As the case presentation demonstrates, clinical findings of SPM can often be nonspecific or absent. Therefore, the diagnostic evaluation of SPM relies heavily on imaging. Chest radiography is the standard initial modality; however, if the diagnosis remains uncertain or there is clinical suspicion for associated complications such as pneumothorax, pulmonary lacerations, or pleural effusions, CT scanning is indicated, as it is more sensitive for detecting smaller air collections and associated abnormalities [10]. Atypical features of SPM, such as fever, pleural effusion, or age over 40, should prompt further evaluation for esophageal perforation using esophagography [3]. Once the diagnosis is confirmed, management of SPM is generally conservative. Literature suggests there is no significant difference in clinical course with conservative management, regardless of the severity of SPM [14]. Supportive treatment typically includes supplemental oxygen, analgesia, antiemetics, and rest [14]. Additional interventions may be warranted on a case-by-case basis depending on clinical suspicion, comorbidities, or complications. In this patient, conservative management was pursued with favorable outcomes, further supporting the efficacy of conservative interventions even in cases with atypical clinical and radiographic findings.

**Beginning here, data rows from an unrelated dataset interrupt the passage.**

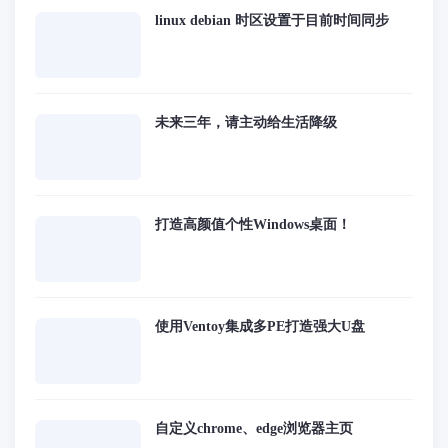
linux debian 时区设置于目前时间同步
未来三年，请主动给生活降级
打造高颜值个性Windows桌面！
使用Ventoy集成多PE打造强大U盘
自定义chrome、edge浏览器主页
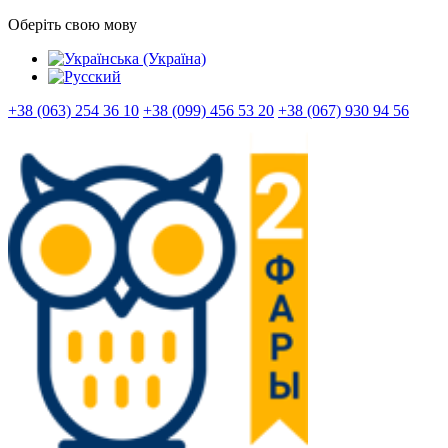
Оберіть свою мову
+38 (063) 254 36 10
+38 (099) 456 53 20
+38 (067) 930 94 56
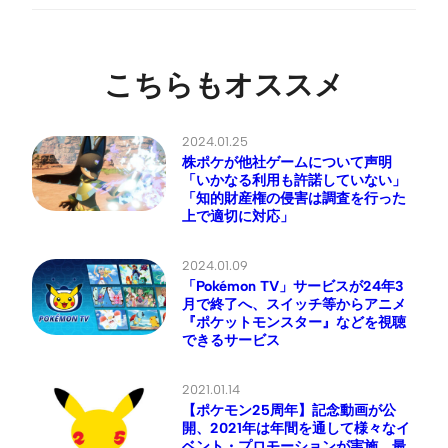
こちらもオススメ
2024.01.25
株ポケが他社ゲームについて声明
「いかなる利用も許諾していない」
「知的財産権の侵害は調査を行った
上で適切に対応」
2024.01.09
「Pokémon TV」サービスが24年3
月で終了へ、スイッチ等からアニメ
『ポケットモンスター』などを視聴
できるサービス
2021.01.14
【ポケモン25周年】記念動画が公
開、2021年は年間を通して様々なイ
ベント・プロモーションが実施。最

Though limited, similar cases of SPM secondary to CHS, such as Hernández Garcia et al. and Hernández-Ramos et al., have been reported in the literature [8,9]. Both of these patients presented with typical symptoms, including chest pain or dyspnea, and neither had associated pulmonary lacerations or pneumothorax [8,9]. In contrast, our case is distinguished by the presence of bilateral pulmonary lacerations and a small apical pneumothorax, despite the patient being largely asymptomatic.

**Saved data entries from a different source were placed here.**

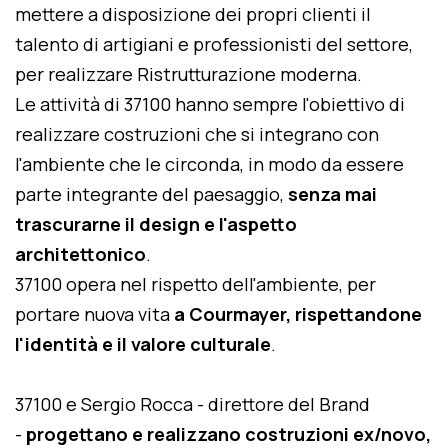
mettere a disposizione dei propri clienti il
talento di artigiani e professionisti del settore,
per realizzare Ristrutturazione moderna.
Le attività di 37100 hanno sempre l'obiettivo di
realizzare costruzioni che si integrano con
l'ambiente che le circonda, in modo da essere
parte integrante del paesaggio,
senza mai
trascurarne il design e l'aspetto
architettonico
.
37100 opera nel rispetto dell'ambiente, per
portare nuova vita
a Courmayer, rispettandone
l'identità e il valore culturale
.
37100 e Sergio Rocca - direttore del Brand
-
progettano e realizzano costruzioni ex/novo,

This case highlights several key clinical considerations about SPM. SPM can present atypically, with the absence of classic symptoms of chest pain, dyspnea, and subcutaneous emphysema, particularly in the context of CHS. This case demonstrates that significant radiographic findings, including bilateral pulmonary lacerations, can occur even in patients with minimal or no symptoms. Finally, we summarize the importance of imaging for diagnosis and reinforce that conservative management remains the mainstay of treatment, even in unusual presentations. Awareness of these features can aid clinicians in recognizing and appropriately managing cases of SPM.
Conclusions
SPM can present atypically, particularly in patients with CHS, where significant barotrauma may occur even without classic symptoms such as chest pain or dyspnea. Early imaging is essential for timely diagnosis and exclusion of secondary causes, especially in patients with persistent vomiting. Conservative management remains the mainstay of treatment and is associated with excellent outcomes. Clinicians should counsel patients on cannabis cessation to prevent recurrence and remain vigilant for atypical presentations to ensure prompt recognition and appropriate care.